§ **DESCRIPTION OF THE TASK**:
Taking the line that contains "- wall art [280,312,449,490]" as the first, copy each line exactly up to and including the last line below.

§ **RECORDS PROVIDED**:
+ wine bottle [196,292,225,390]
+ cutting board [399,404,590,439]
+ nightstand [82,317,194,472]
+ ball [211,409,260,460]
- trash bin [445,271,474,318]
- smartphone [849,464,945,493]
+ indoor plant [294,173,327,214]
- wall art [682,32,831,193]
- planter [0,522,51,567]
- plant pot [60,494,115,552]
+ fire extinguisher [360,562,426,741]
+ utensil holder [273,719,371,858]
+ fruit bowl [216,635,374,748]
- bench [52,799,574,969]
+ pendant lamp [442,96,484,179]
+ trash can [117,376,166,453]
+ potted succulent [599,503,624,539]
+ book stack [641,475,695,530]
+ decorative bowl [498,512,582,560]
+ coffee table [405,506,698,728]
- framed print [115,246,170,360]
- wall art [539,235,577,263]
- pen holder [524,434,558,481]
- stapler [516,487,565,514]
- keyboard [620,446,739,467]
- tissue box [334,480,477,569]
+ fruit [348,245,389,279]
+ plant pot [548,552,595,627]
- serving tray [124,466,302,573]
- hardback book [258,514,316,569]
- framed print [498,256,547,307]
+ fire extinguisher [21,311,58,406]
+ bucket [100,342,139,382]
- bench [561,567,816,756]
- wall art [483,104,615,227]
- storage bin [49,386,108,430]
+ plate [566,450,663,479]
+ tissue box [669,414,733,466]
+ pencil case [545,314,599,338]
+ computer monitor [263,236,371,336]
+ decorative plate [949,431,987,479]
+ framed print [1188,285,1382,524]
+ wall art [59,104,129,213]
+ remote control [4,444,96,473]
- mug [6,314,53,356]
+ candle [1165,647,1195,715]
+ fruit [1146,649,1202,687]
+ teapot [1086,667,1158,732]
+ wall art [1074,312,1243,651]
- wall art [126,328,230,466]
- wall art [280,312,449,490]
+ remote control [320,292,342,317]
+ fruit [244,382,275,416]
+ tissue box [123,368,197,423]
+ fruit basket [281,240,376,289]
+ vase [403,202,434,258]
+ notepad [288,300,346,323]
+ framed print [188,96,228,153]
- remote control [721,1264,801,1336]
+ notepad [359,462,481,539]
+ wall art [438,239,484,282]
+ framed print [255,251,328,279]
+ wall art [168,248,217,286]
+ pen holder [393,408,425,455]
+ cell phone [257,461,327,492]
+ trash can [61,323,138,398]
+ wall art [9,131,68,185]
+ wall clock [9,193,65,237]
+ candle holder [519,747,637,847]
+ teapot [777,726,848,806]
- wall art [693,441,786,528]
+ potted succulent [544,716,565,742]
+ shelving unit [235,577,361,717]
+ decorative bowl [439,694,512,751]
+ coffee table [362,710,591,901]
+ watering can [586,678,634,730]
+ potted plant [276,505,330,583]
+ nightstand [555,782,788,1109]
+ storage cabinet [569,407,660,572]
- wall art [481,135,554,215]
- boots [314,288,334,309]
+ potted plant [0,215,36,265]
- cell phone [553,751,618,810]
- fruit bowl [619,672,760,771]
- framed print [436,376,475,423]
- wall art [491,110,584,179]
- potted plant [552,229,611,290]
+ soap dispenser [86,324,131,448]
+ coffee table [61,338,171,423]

§ **TASK SOLUTION**:
- wall art [280,312,449,490]
+ remote control [320,292,342,317]
+ fruit [244,382,275,416]
+ tissue box [123,368,197,423]
+ fruit basket [281,240,376,289]
+ vase [403,202,434,258]
+ notepad [288,300,346,323]
+ framed print [188,96,228,153]
- remote control [721,1264,801,1336]
+ notepad [359,462,481,539]
+ wall art [438,239,484,282]
+ framed print [255,251,328,279]
+ wall art [168,248,217,286]
+ pen holder [393,408,425,455]
+ cell phone [257,461,327,492]
+ trash can [61,323,138,398]
+ wall art [9,131,68,185]
+ wall clock [9,193,65,237]
+ candle holder [519,747,637,847]
+ teapot [777,726,848,806]
- wall art [693,441,786,528]
+ potted succulent [544,716,565,742]
+ shelving unit [235,577,361,717]
+ decorative bowl [439,694,512,751]
+ coffee table [362,710,591,901]
+ watering can [586,678,634,730]
+ potted plant [276,505,330,583]
+ nightstand [555,782,788,1109]
+ storage cabinet [569,407,660,572]
- wall art [481,135,554,215]
- boots [314,288,334,309]
+ potted plant [0,215,36,265]
- cell phone [553,751,618,810]
- fruit bowl [619,672,760,771]
- framed print [436,376,475,423]
- wall art [491,110,584,179]
- potted plant [552,229,611,290]
+ soap dispenser [86,324,131,448]
+ coffee table [61,338,171,423]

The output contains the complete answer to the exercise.